DIE SITTLICHEN TUGENDEN

“Man soll nicht glauben, daß Vater, Sohn und Heiliger Geist in einen Menschen einströmen, der sich nicht in der Tugend übt (Johannes Tauler).

»Sittliche Tugenden« nennt man jene, die unser sittliches Verhalten so ordnen, wie es Gott gefällt. Solcher Art sind alle christlichen Tugenden. Die sittlichen Tugenden unterscheiden sich von den theologalen, göttlichen Tugenden hauptsächlich dadurch, daß ihr unmittelbarer Gegenstand nicht Gott selbst, sondern unser sittliches Verhalten, die Erfüllung einer von Gott auferlegten Pflicht ist, sei es, daß sich diese auf Gott, den Nächsten oder uns selbst bezieht. Eine christliche Tugend gilt als erworben, wenn jene übernatürliche Fähigkeit zu einer Fertigkeit im Guten, zu einer Art guten Gewohnheit geworden ist, sodaß wir sie mit einer gewissen Leichtigkeit üben.

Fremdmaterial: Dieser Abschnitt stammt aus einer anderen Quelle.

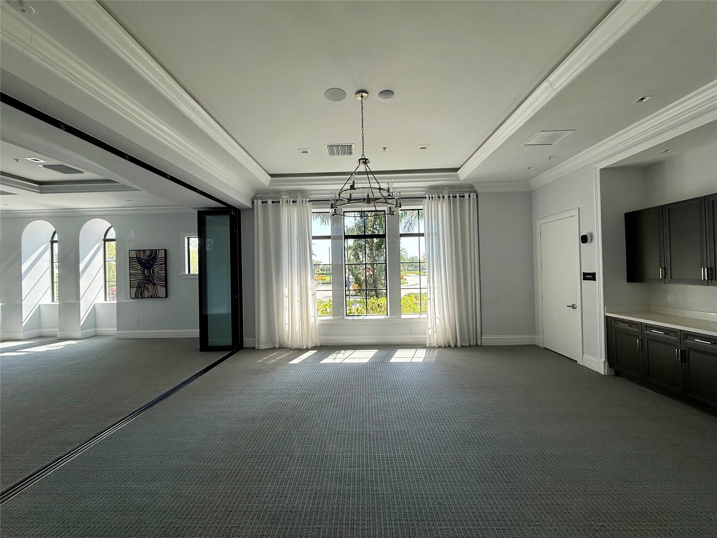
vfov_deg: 85.7
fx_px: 290
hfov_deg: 102.1
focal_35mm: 14
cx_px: 358
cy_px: 269
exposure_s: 1/191
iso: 64
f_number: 2.2
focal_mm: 2.22
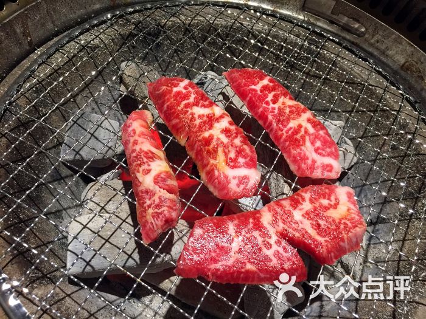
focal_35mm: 29
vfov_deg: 48.2
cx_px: 213
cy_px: 160
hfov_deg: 61.7
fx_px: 357
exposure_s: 1/33
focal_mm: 4.15
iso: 50
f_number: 2.2
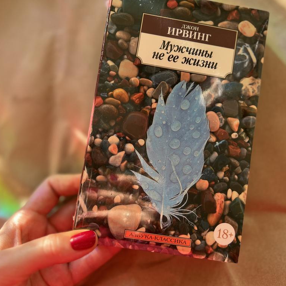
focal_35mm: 31
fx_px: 290
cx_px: 143
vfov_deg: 52.5
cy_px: 136
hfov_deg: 52.5
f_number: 1.5
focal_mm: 5.7
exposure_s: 1/218
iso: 40
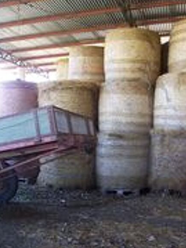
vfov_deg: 47.8
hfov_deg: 36.8
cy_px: 118
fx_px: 279
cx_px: 95
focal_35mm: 39
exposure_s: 1/30
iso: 100
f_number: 2.8
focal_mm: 6
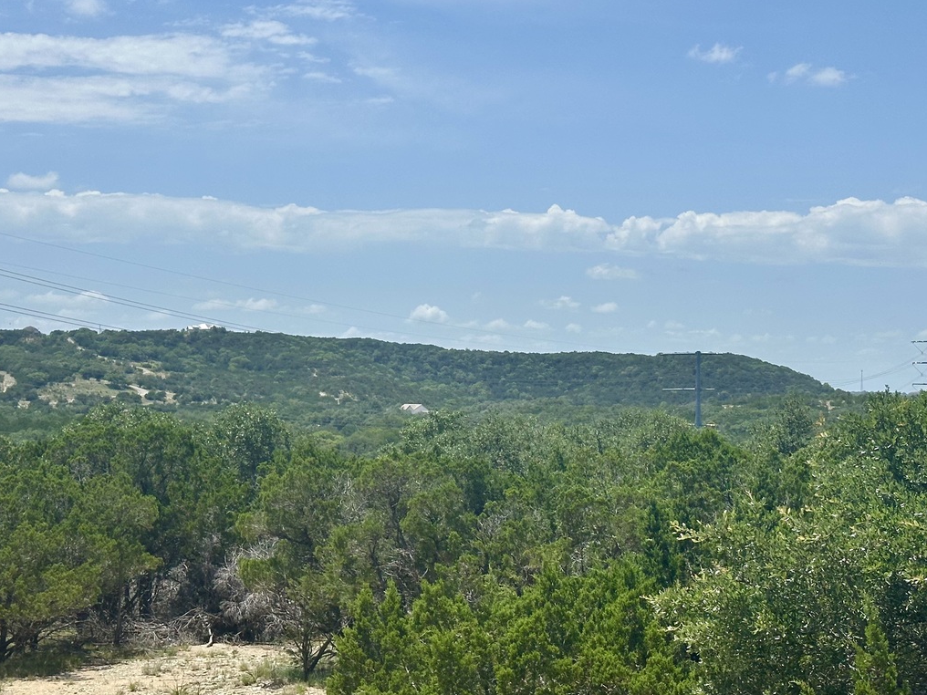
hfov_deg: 28.5
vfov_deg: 21.6
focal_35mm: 68
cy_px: 299
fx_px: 1821
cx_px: 514
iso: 64
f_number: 1.78
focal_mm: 6.86
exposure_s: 1/7092
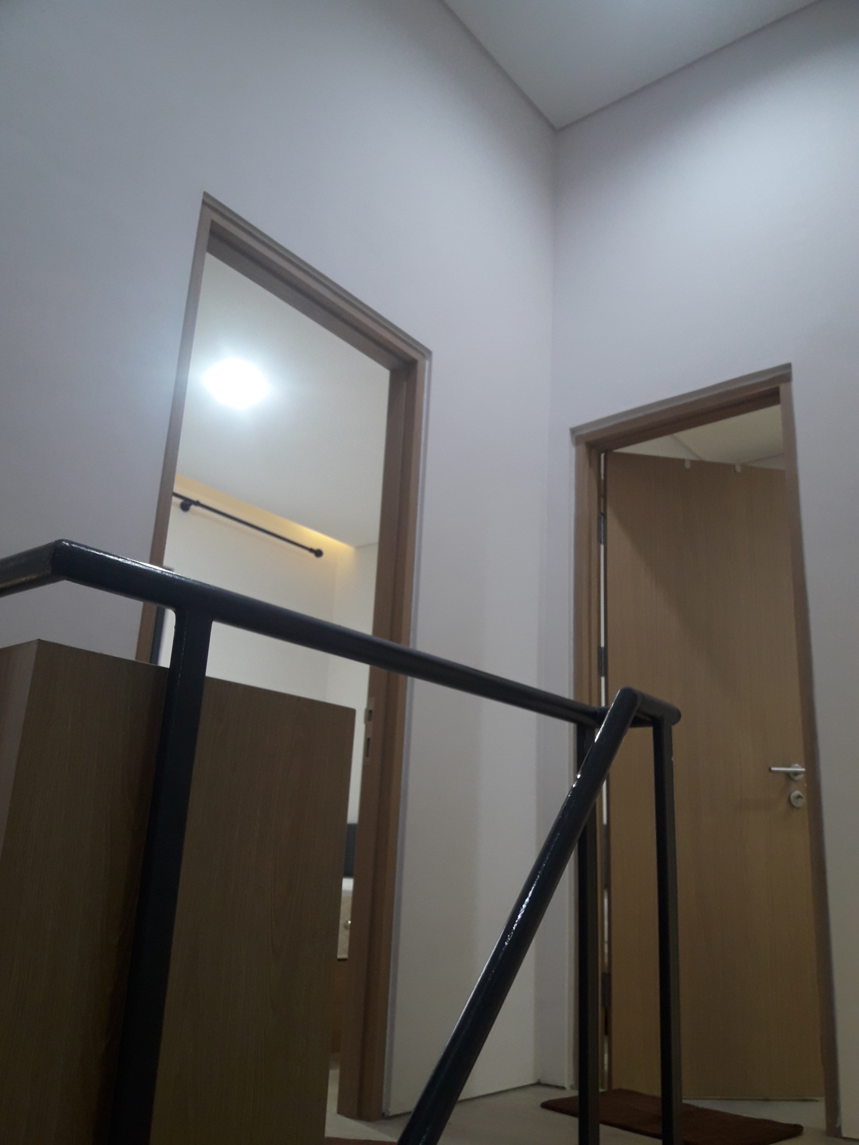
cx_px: 430
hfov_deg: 49.7
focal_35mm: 28
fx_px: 926
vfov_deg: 63.4
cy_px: 572
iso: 100
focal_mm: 3.7
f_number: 1.9
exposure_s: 1/33
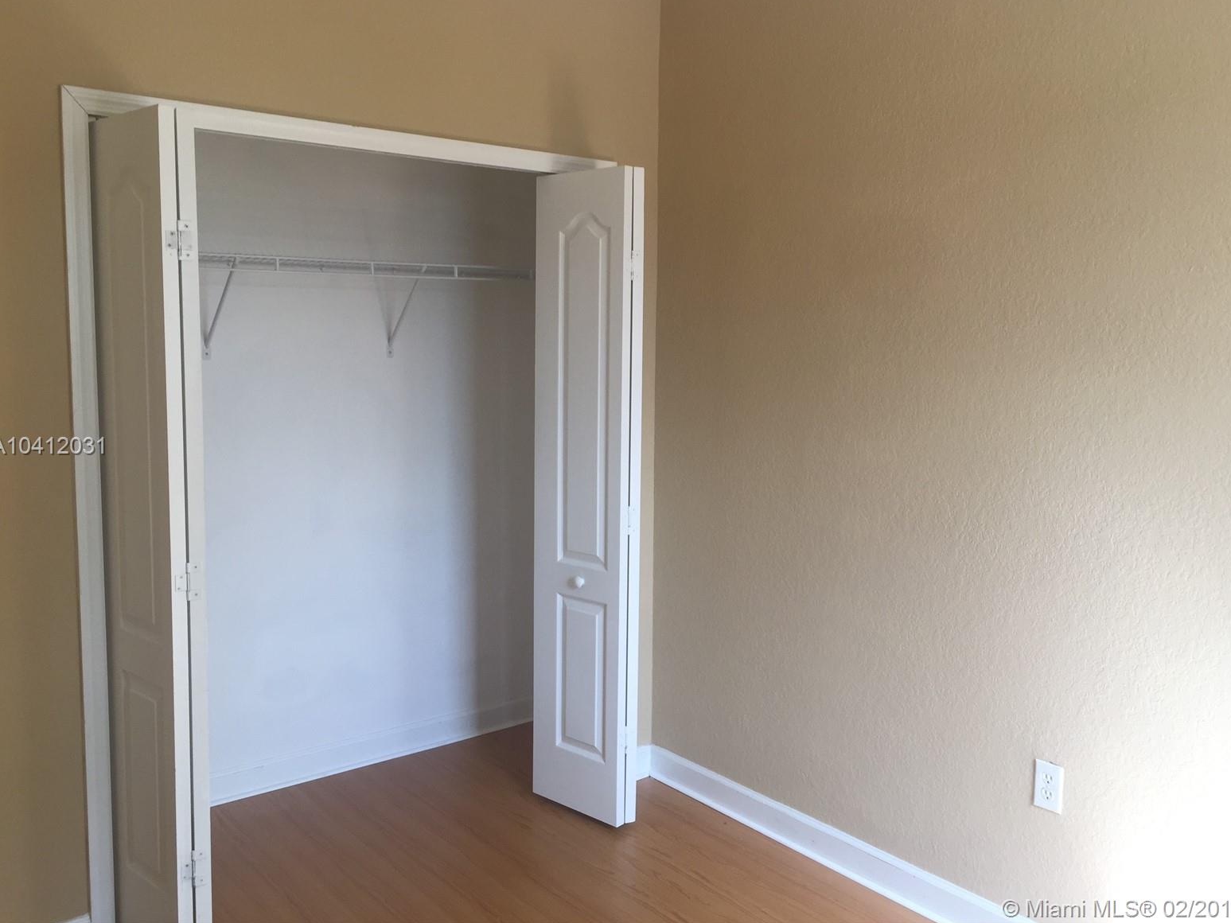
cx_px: 623
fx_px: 1067
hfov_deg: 60.0
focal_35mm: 30
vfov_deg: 46.8
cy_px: 447
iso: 32
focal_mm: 4.15
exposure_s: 1/120
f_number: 2.2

Dies bedeutet, daß unser himmlischer Vater uns mit der heiligen Taufe die Fähigkeit schenkt, die Tugenden durch Einübung dauerhaft zu erwerben. Wenn wir dieser Einladung folgen, erfüllen wir das, was Gott damit beabsichtigt und auch von uns erwartet. Unser Leben wird lichter und stabiler. Wir entfernen uns immer mehr von den Lastern, die das Leben verdunkeln, und stattdessen formt sich ein gesittetes Leben, das klug, gerecht, mäßig, keusch, demütig, geduldig, starkmütig usw. ist. Das ist ein Leben ganz nach dem Willen unseres Vaters. Dem Streben nach den Tugenden kommt noch die Entfaltung der Gaben des Geistes zu Hilfe, die unsere Mühen vollenden.

Es ist also leicht einsichtig, daß nur dann, wenn wir den Einladungen Gottes folgen und uns mit all unseren Kräften um die Tugenden bemühen, der Herr mit Freude seinen Geist in uns einströmen läßt und wir teilhaben an der Herrlichkeit des göttlichen Lebens.